Subway's advert for an apprentice sandwich artist in Newcastle upon Tyne has been labelled "disgraceful" and just a "low pay scam".
People were shocked when the fast food giant posted the five-day-a-week job on Indeed recruitment site offering the £2.73 hourly pay rate.
Although the amount meets the legal National Minimum Wage requirement for apprentices, the move has been criticised by the public and trade union Unite as not being generous enough.
Shaun Noble, a spokesman from Unite, told IBTimes UK: "It is the bare minimum, so not very generous. Unite would advocate a boost to the national minimum wage as a stepping stone to the 'living wage'.
"More generally, we have concerns about 'bogus' apprenticeships when some employers use apprenticeships when the job is suitable for a more qualified person."
The requirements for the job include having a positive outlook, being able to interact with customers and being good at making sandwiches.
The apprenticeship will enable 16 to 18-year-olds to complete their Level 2 NVQ Diploma in Hospitality Services as well as gain functional skills in Level 1 English and Maths.
But members of the public could not resist taking to Twitter to criticise the "so-called" apprenticeship and its low pay package.

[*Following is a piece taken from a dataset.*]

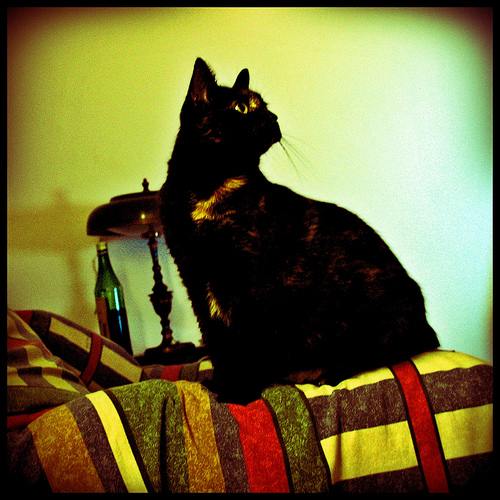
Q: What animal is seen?
A: Cat.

The Department of Business Innovation and Skills said there have been more than 2.1 million apprenticeships created since 2010.
And although they have been heralded as a big success for the coalition government, critics suggest they are more target-oriented rather than actively solving the long-term problem of developing skills in sectors outside the traditional apprentice sectors.
Some small and medium-sized companies (SMEs) also believe they will not be able to reap the benefits from the apprenticeship scheme because they simply cannot afford to hire youngsters in the first place.
In January, Michael Mercieca, chief executive of Young Enterprise, said: "We don't know the detail yet, but it could be that there is a cash disincentive for employers to take this on – at the moment colleges are doing that."
A spokesperson from Subway told IBTimes UK: "Subway stores are independently owned and operated by franchisees who are responsible for all employment matters. All Subway franchisees must comply with employment law in all dealings with employees."